Researchers capture pictures up and down the rows of vines then use a computer program to create a three-dimensional reconstruction that could accurately distinguish between a grape, stem and a leaf, before counting each and every one.
"There's the idea of a balanced vine that has a proper balance between the energy-producing canopy leaves and the amount of fruit," she said. "Measuring both helps us get a better balance."
Members of the research team say they collected some encouraging results, but it's said it's still early, with many challenges to overcome to create a system that is accurate and reliable. Work will continue as a group of viticulturists, engineers, scientists, economists, educators and industry representatives work together on efforts such as the Vineyard Efficiency organization and file for government funding.
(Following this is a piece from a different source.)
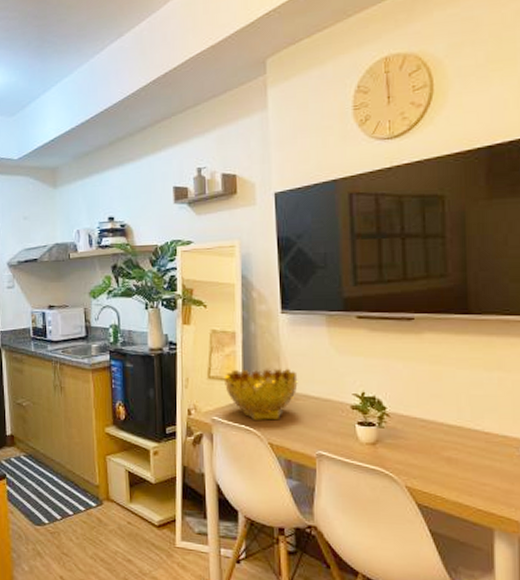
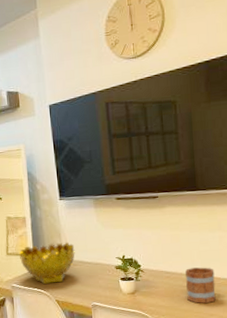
mug: none [447,417,491,467] -> present [184,267,216,303]

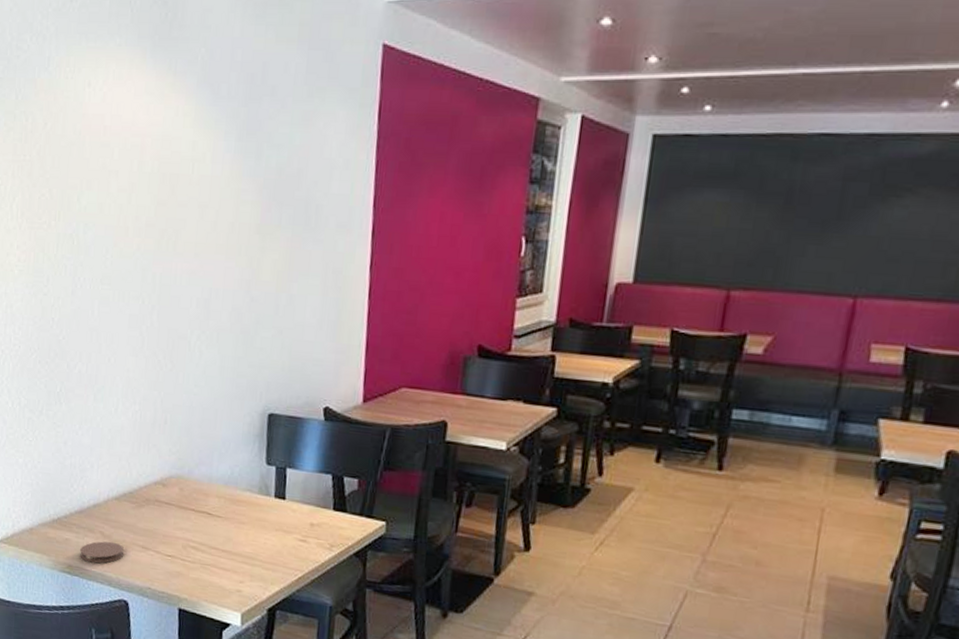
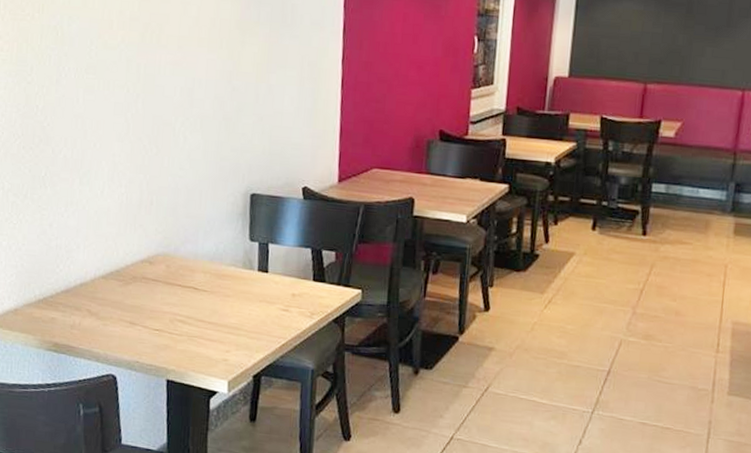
coaster: present [79,541,124,564] -> none [66,318,112,341]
"This project encounters many of the standard problems you run into with computer vision," said Mummert. "You have an unstructured environment, variations in lighting, you have occlusions. So one of the challenges we have is the fruit zone occluded by leaves, and we have to figure out how to deal with it."
Several colleges in the United States are offering art and science of winemaking undergraduate, with some even offering graduate degrees, including Fresno State, Sonoma State and UC Davis in California, Cornell University in New York, Virginia Tech and Washington State University.
James Kennedy, a wine chemist at the Australian Wine Research Institute, in an interview with Wired, said that looking across the continuum of basic science to applied science to technology, science is changing wine. "The easiest place to see this is if you look at the advancement of many of the world's newer wine regions, and the rapidity with which they have become world-class producers of quality wine. Much of this can be attributed to science and technology."
While it makes sense for well-known traditional vineyards and wine-producing regions to stick with proven winemaking methods, for many the future of winemaking may be about picking the right customs and innovations.